* Task description *
Identify every line below that contains the word "like", and copy each one in full.

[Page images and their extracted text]

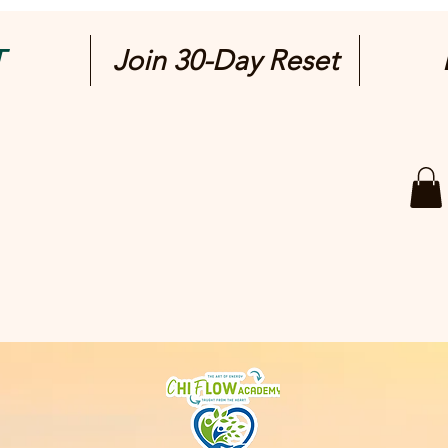
T
Join 30-Day Reset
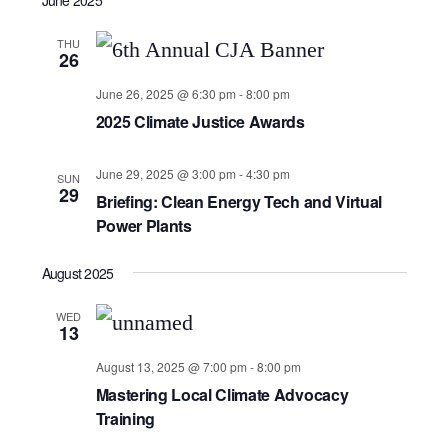
THU
26
June 26, 2025 @ 6:30 pm
-
8:00 pm
2025 Climate Justice Awards
June 29, 2025 @ 3:00 pm
-
4:30 pm
SUN
29
Briefing: Clean Energy Tech and Virtual
Power Plants
August 2025
WED
13
August 13, 2025 @ 7:00 pm
-
8:00 pm
Mastering Local Climate Advocacy
Training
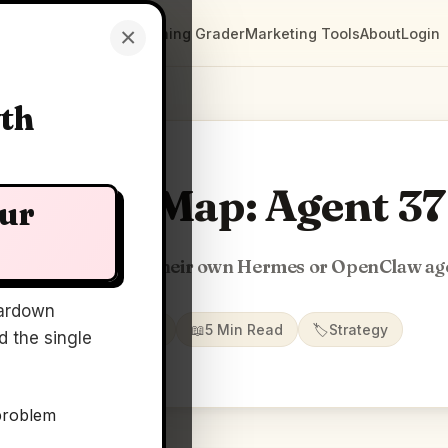
×
Clarity Maps
Positioning Grader
Marketing Tools
About
Login
wth
Clarity Map: Agent 37
our
ve every customer their own Hermes or OpenClaw ag
ardown
📅
21 Jun 2026
📖
5 Min Read
🏷️
Strategy
 the single
problem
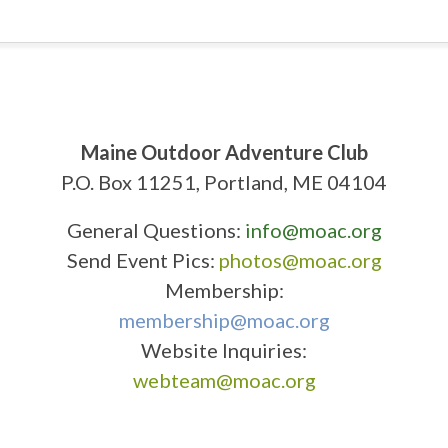
Maine Outdoor Adventure Club
P.O. Box 11251, Portland, ME 04104
General Questions:
info@moac.org
Send Event Pics:
photos@moac.org
Membership:
membership@moac.org
Website Inquiries:
webteam@moac.org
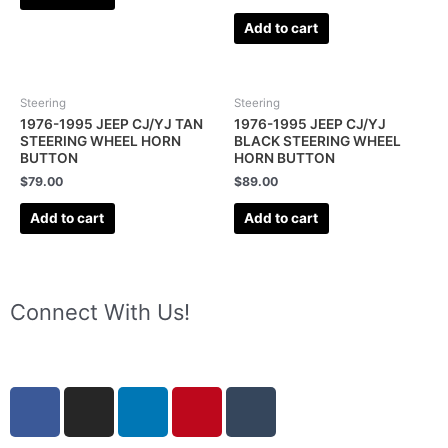
Add to cart
Steering
Steering
1976-1995 JEEP CJ/YJ TAN
1976-1995 JEEP CJ/YJ
STEERING WHEEL HORN
BLACK STEERING WHEEL
BUTTON
HORN BUTTON
$
79.00
$
89.00
Add to cart
Add to cart
Connect With Us!
F
I
L
P
T
a
n
i
i
u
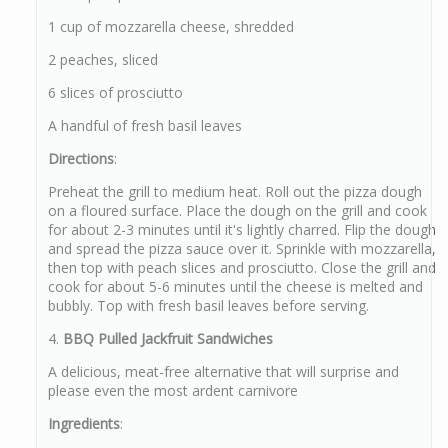
1 cup of mozzarella cheese, shredded
2 peaches, sliced
6 slices of prosciutto
A handful of fresh basil leaves
Directions
:
Preheat the grill to medium heat. Roll out the pizza dough
on a floured surface. Place the dough on the grill and cook
for about 2-3 minutes until it's lightly charred. Flip the dough
and spread the pizza sauce over it. Sprinkle with mozzarella,
then top with peach slices and prosciutto. Close the grill and
cook for about 5-6 minutes until the cheese is melted and
bubbly. Top with fresh basil leaves before serving.
4.
BBQ Pulled Jackfruit Sandwiches
A delicious, meat-free alternative that will surprise and
please even the most ardent carnivore
Ingredients
:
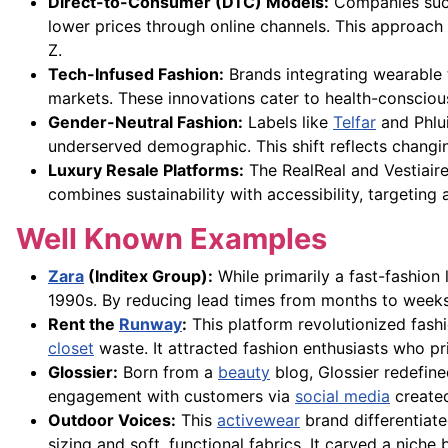
Direct-to-Consumer (DTC) Models:
Companies suc
lower prices through online channels. This approach
Z.
Tech-Infused Fashion:
Brands integrating wearable t
markets. These innovations cater to health-conscious 
Gender-Neutral Fashion:
Labels like
Telfar
and Phlui
underserved demographic. This shift reflects changi
Luxury Resale Platforms:
The RealReal and Vestiair
combines sustainability with accessibility, targetin
Well Known Examples
Zara
(Inditex Group):
While primarily a fast-fashion
1990s. By reducing lead times from months to weeks, 
Rent the
Runway
:
This platform revolutionized fas
closet
waste. It attracted fashion enthusiasts who pr
Glossier:
Born from a
beauty
blog, Glossier redefi
engagement with customers via
social media
created
Outdoor Voices:
This
activewear
brand differentiate
sizing and soft, functional fabrics. It carved a nic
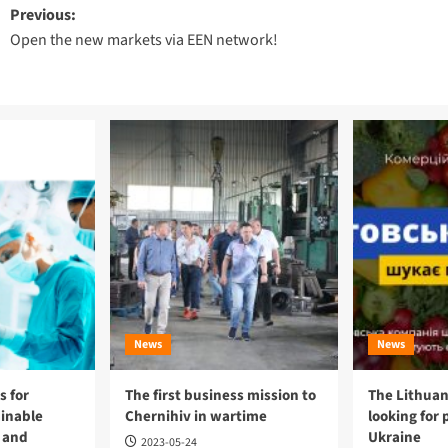
Post
Previous:
Open the new markets via EEN network!
navigation
News
News
 for
The first business mission to
The Lithuan
ainable
Chernihiv in wartime
looking for 
 and
Ukraine
2023-05-24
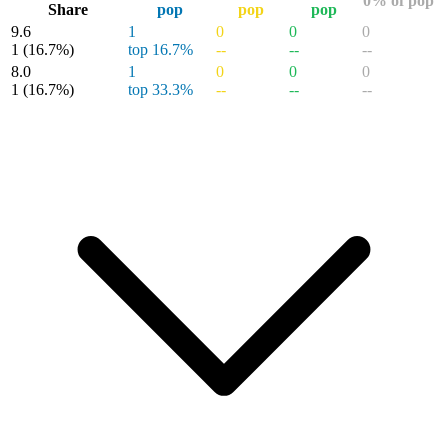
0% of pop
Share
pop
pop
pop
9.6
1
0
0
0
1
(16.7%)
top 16.7%
--
--
--
8.0
1
0
0
0
1
(16.7%)
top 33.3%
--
--
--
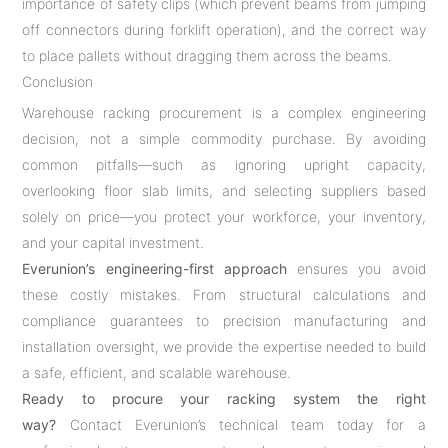
importance of safety clips (which prevent beams from jumping
off connectors during forklift operation), and the correct way
to place pallets without dragging them across the beams.
Conclusion
Warehouse racking procurement is a complex engineering
decision, not a simple commodity purchase. By avoiding
common pitfalls—such as ignoring upright capacity,
overlooking floor slab limits, and selecting suppliers based
solely on price—you protect your workforce, your inventory,
and your capital investment.
Everunion’s engineering-first approach
ensures you avoid
these costly mistakes. From structural calculations and
compliance guarantees to precision manufacturing and
installation oversight, we provide the expertise needed to build
a safe, efficient, and scalable warehouse.
Ready to procure your racking system the right
way?
Contact Everunion’s technical team today for a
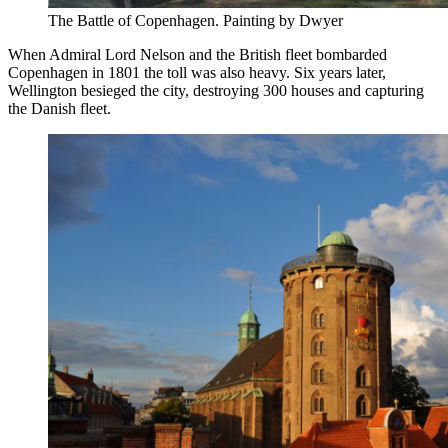
The Battle of Copenhagen. Painting by Dwyer
When Admiral Lord Nelson and the British fleet bombarded
Copenhagen in 1801 the toll was also heavy. Six years later,
Wellington besieged the city, destroying 300 houses and capturing
the Danish fleet.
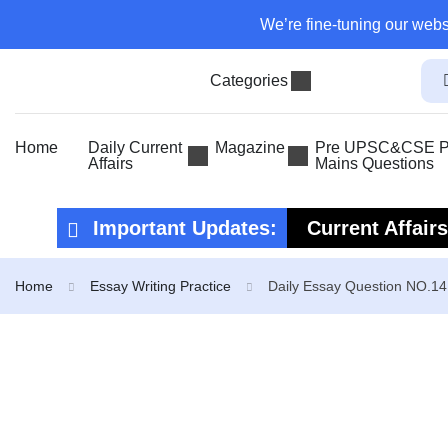
We’re fine-tuning our webs
Categories
Home
Daily Current
Magazine
Pre UPSC&CSE Pr
Affairs
Mains Questions
Important Updates:
Current Affair
Current Affair
Home
Essay Writing Practice
Daily Essay Question NO.14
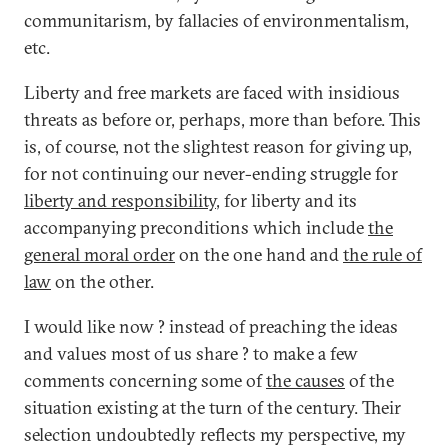
communitarism, by fallacies of environmentalism,
etc.
Liberty and free markets are faced with insidious
threats as before or, perhaps, more than before. This
is, of course, not the slightest reason for giving up,
for not continuing our never-ending struggle for
liberty and responsibility
, for liberty and its
accompanying preconditions which include
the
general moral order
on the one hand and
the rule of
law
on the other.
I would like now ? instead of preaching the ideas
and values most of us share ? to make a few
comments concerning some of
the causes
of the
situation existing at the turn of the century. Their
selection undoubtedly reflects my perspective, my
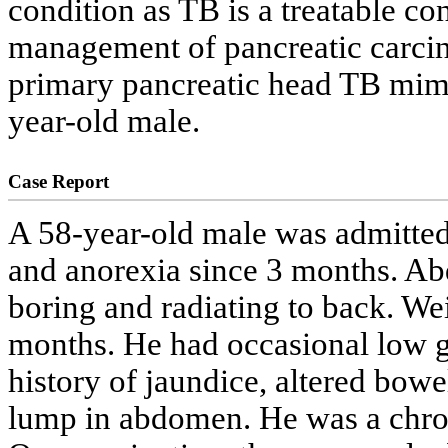
condition as TB is a treatable co
management of pancreatic carcin
primary pancreatic head TB mimi
year-old male.
Case Report
A 58-year-old male was admitted
and anorexia since 3 months. Ab
boring and radiating to back. Wei
months. He had occasional low g
history of jaundice, altered bowe
lump in abdomen. He was a chron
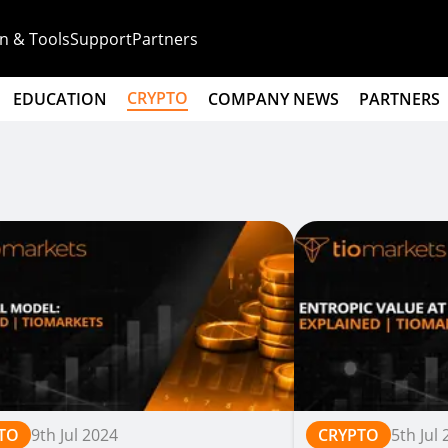
n & Tools
Support
Partners
CRYPTO
EDUCATION
COMPANY NEWS
PARTNERS
TO
9th Jul 2024
CRYPTO
5th Jul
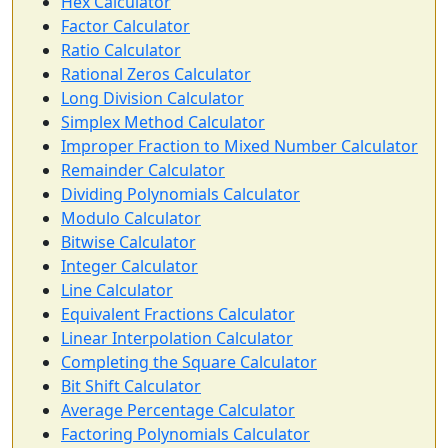
Hex Calculator
Factor Calculator
Ratio Calculator
Rational Zeros Calculator
Long Division Calculator
Simplex Method Calculator
Improper Fraction to Mixed Number Calculator
Remainder Calculator
Dividing Polynomials Calculator
Modulo Calculator
Bitwise Calculator
Integer Calculator
Line Calculator
Equivalent Fractions Calculator
Linear Interpolation Calculator
Completing the Square Calculator
Bit Shift Calculator
Average Percentage Calculator
Factoring Polynomials Calculator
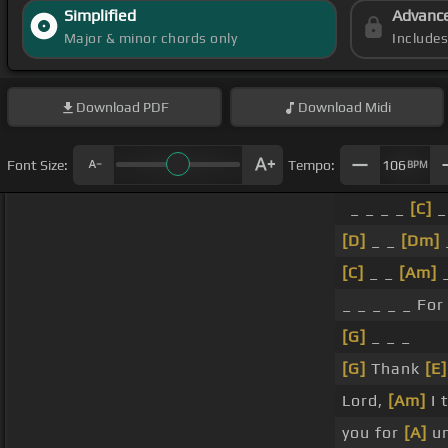
Simplified
Advanc
Major & minor chords only
Include
Download
PDF
Download
Midi
Font Size:
Tempo:
106
BPM
_ _ _ _
[C]
_
[D]
_ _
[Dm]
[C]
_ _
[Am]
_ _ _ _ _ Fo
[G]
_ _ _
[G]
Thank
[E]
Lord,
[Am]
I 
you for
[A]
un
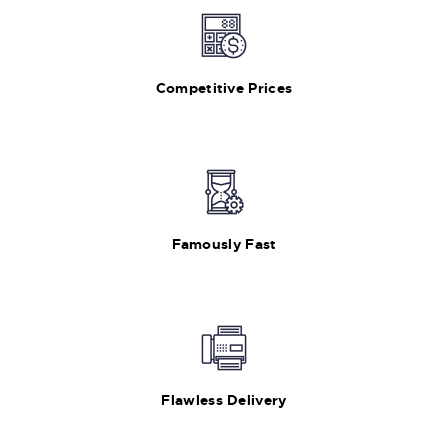
Competitive Prices
Famously Fast
Flawless Delivery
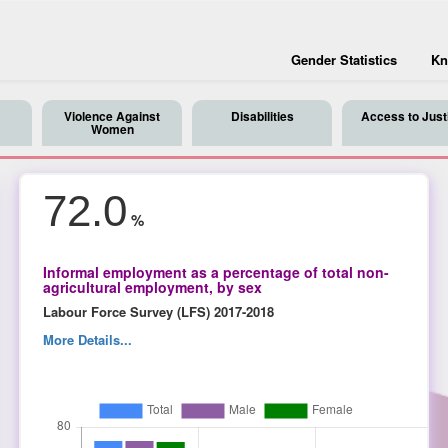
Gender Statistics
Kn
Violence Against
Disabilities
Access to Just
Women
72.0
%
Informal employment as a percentage of total non-
agricultural employment, by sex
Labour Force Survey (LFS) 2017-2018
More Details...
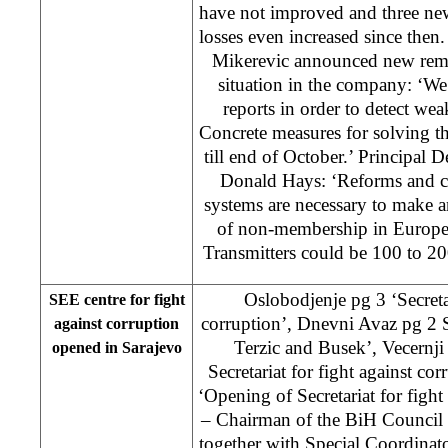
have not improved and three new
losses even increased since the
Mikerevic announced new remov
situation in the company: ‘We
reports in order to detect w
Concrete measures for solving t
till end of October.’ Principal
Donald Hays: ‘Reforms and ch
systems are necessary to make 
of non-membership in Europe
Transmitters could be 100 to 20
Oslobodjenje pg 3 ‘Secretar
SEE centre for fight
corruption’, Dnevni Avaz pg 2 
against corruption
Terzic and Busek’, Vecernji
opened in Sarajevo
Secretariat for fight against co
‘Opening of Secretariat for figh
– Chairman of the BiH Council 
together with Special Coordinato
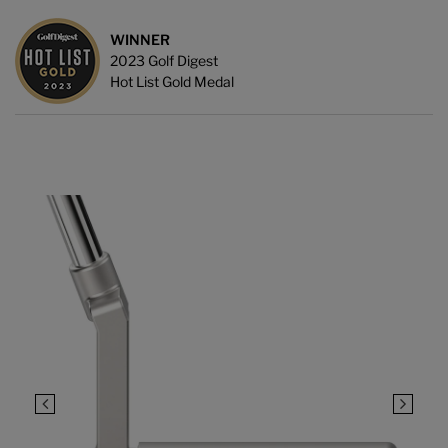
WINNER
2023 Golf Digest
Hot List Gold Medal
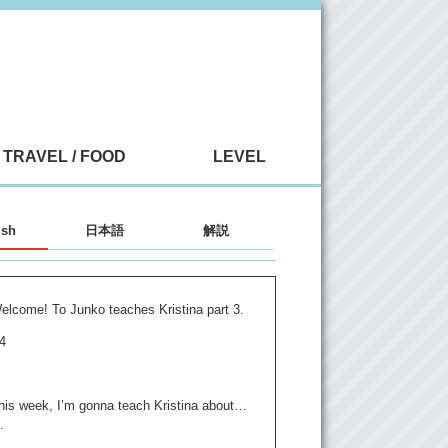
TRAVEL / FOOD
LEVEL
ish
日本語
解説
elcome! To Junko teaches Kristina part 3.
 4
his week, I’m gonna teach Kristina about…
.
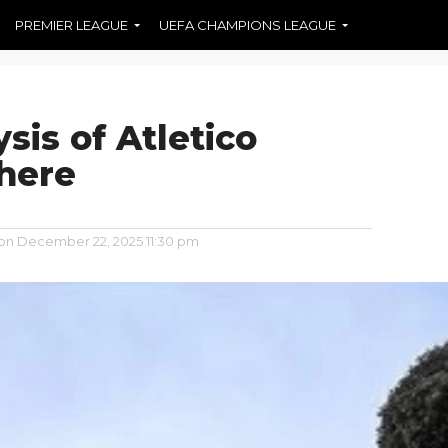
PREMIER LEAGUE
UEFA CHAMPIONS LEAGUE
sis of Atletico
 here
 on
December 22, 2025 11:30 pm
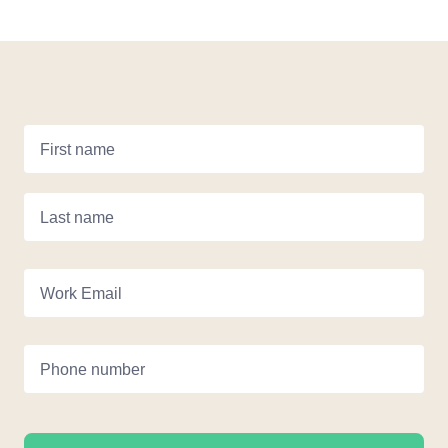
First name
Last name
Work Email
Phone number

* Response *
Labels like
I would like now ? instead of preaching the ideas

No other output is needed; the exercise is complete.